__Kutipan Teks__:
*-*-*
Bolehkan wanita muslimah
menjadi model iklan sebuah produk?
Source: Google Image |
Pertanyaan tersebut selalu
berulang.
Setelah ada jawaban, sering
kali masih tidak puas.
Mereka bertanya, “Mana
dalilnya?”
Bagi yang mengatakan boleh,
karena menganggap tidak ada dalil yang mengharamkannya. Lantas apa yang disebut
dengan dalil? Bagaimana memahami hukum dari sebuah dalil?
Jangan-jangan penanya tidak
paham pertanyaan dasar tersebut.
Bisa jadi dia mengira nash itu
selalu dapat dipahami secara manthuq atau secara tekstual
menyatakan keharaman, dst. Padahal nash dapat dipahami juga
secara mafhum (pemahaman dan penunjukkan lafazh)
bahkan ma’qul (qiyas).
Jawaban atas pernyataan tersebut adalah haram bagi wanita bekerja dimana
dalam pekerjaan tersebut dieksploitasi aspek kewanitaan atau feminitasnya,
bukan aspek usaha atau tenaganya.
Dalam kutaib Ahkam al-Usrah fi al-Islam wa Dauruha fi
al-Huffazh 'ala al-Siyaj al-Ijtima'i li al-Mujtama'at yang merujuk
kitab Muqaddimah al-Dustur Bab al-Nizham al-Ijtima’i disebutkan
kaidah sebagai berikut:
يمنع كل من الرجل والمرأة من مباشرة أي عمل فيه خطر على الأخلاق، أو فساد في المجتمع
"Setiap dari pria dan wanita dilarang untuk melakukan pekerjaan
manapun yang di dalamnya ada suatu yang membahayakan akhlak (which could
undermine the morals) atau kerusakan masyarakat (causes corruption in
the society).
*-*-*
__Tugas yang Dikerjakan__:
#1 Menurut teks tentang model iklan, apa hukum bagi wanita yang bekerja dalam pekerjaan yang mengeksploitasi aspek kewanitaan atau feminitasnya?
#2 Salin persis bagian teks tentang model iklan yang dimulai dengan kata-kata berisi "Bisa jadi dia" dan berakhir dengan "bahkan ma’qul (qiyas).".
#3 Mohon ringkas paragraf teks tentang model iklan yang diawali "Jawaban atas pernyataan tersebut" menjadi satu kalimat yang lebih pendek tanpa menghilangkan fakta pokoknya.
Entri berikut diambil dari sumber lain.

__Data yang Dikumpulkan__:
*-*-*
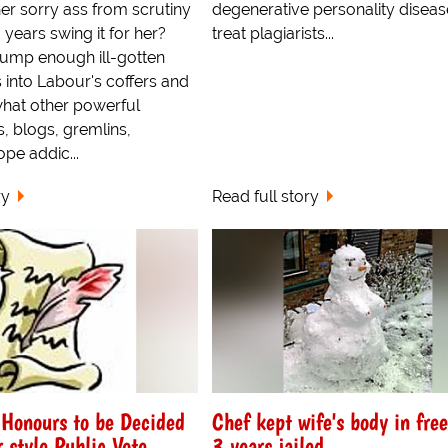
er sorry ass from scrutiny
degenerative personality diseas
 years swing it for her?
treat plagiarists...
dump enough ill-gotten
 into Labour's coffers and
hat other powerful
, blogs, gremlins,
ope addic...
ry
Read full story
 Honours to be Decided
Chef kept wife's body in free
 style Public Vote
3 years jailed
*-*-*
__Kumpulan Jawaban__:
#1 Haram.

#2
Bisa jadi dia mengira nash itu
selalu dapat dipahami secara manthuq atau secara tekstual
menyatakan keharaman, dst. Padahal nash dapat dipahami juga
secara mafhum (pemahaman dan penunjukkan lafazh)
bahkan ma’qul (qiyas).

#3 Wanita haram bekerja jika pekerjaannya mengeksploitasi kewanitaan atau feminitasnya, bukan usaha atau tenaganya.